Over the last year I have produced work inspired through walking and interacting with landscapes as various as the Thames Estuary and the Black Hills in South Wales. I have aimed to provide a unique record of landscape, with particular emphasis on the effects of time on a given scene. The constant shift between concealment and revelation created by the changing of the tides is a striking example of this. In my pictures of the Thames I have tried to capture the moments where objects from the past have been temporarily uncovered, only to once again be swallowed up by the river. I have also attempted to distort the viewer’s sense of time through the use of lighting and colour that makes it hard to tell at what time of day an image was taken.

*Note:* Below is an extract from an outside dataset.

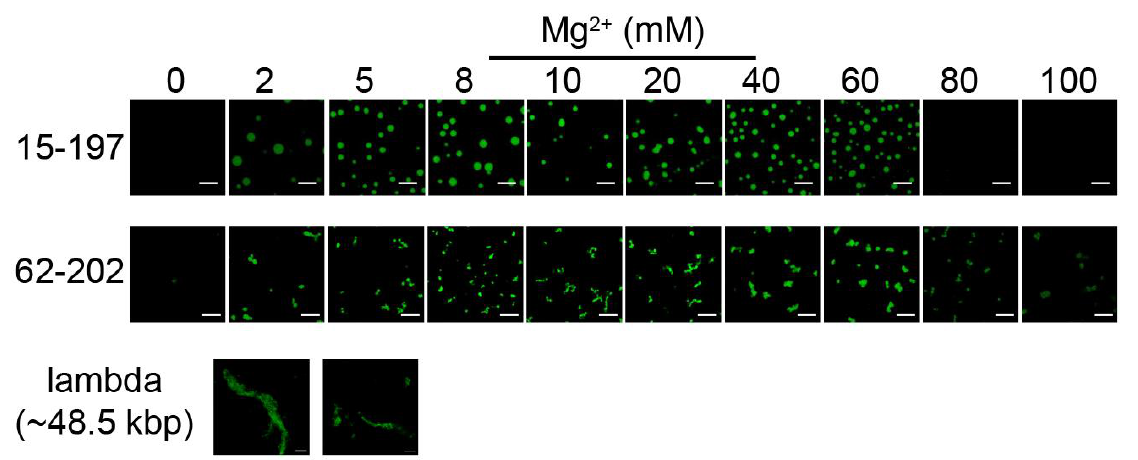
Figure 4. Reconstituted nucleosome array LLPS depends on chromatin fiber length. Confocal fluorescence microscopy images of nucleosome arrays reconstituted using 15-197-601, 62-202-601, lambda DNA (~48.5 kbp). Images of 15-197-601 and 62-202-601 nucleosome arrays were taken for samples in the presence of 100 mM KCl and various Mg 2+ concentrations. Images for lambda DNA nucleosome arrays were taken for samples at 0 mM (left) and 100 mM (right) KCl and in the absence of Mg 2+ , where solid-like condensates were observed (same as in the presence of Mg 2+ ). The nucleosome array concentrations are 375 nM. Scale bar represents 10 μ m. Images for samples at conditions with wider range of Mg 2+ concentrations are shown in Figure S10.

I use my work to explore the ongoing struggle between man and nature. Many of my images juxtapose natural imagery with man-made objects such as airplanes and industrial machinery. In doing this, I have attempted to show how, despite the apparent domination of man over the landscape, nature finds a way through the cracks and eventually reclaims a scene for its own. A particular sequence of my images shows how plant life can emerge in an environment which would not normally be associated with growth – the former industrial landscape of the Thames Path in South East London. I encourage the viewer to look more closely at scenes that they would normally disregard and find beauty where they may expect to find none. I hope to reveal a timeline of history and interaction in a given landscape, and offer a continuation of the poetic thought found in work such as Wordsworth’s ‘Upon Westminster Bridge’.

The majority of my photographs were taken using vintage equipment. I wanted the images to reflect the unique and timeless character of the landscapes which I was portraying, a character that I feel many modern digital cameras cannot capture. My choice of camera reflects the desire in my work to reveal and connect with a sense of longevity and continuity rather than present a series of fragmented instants.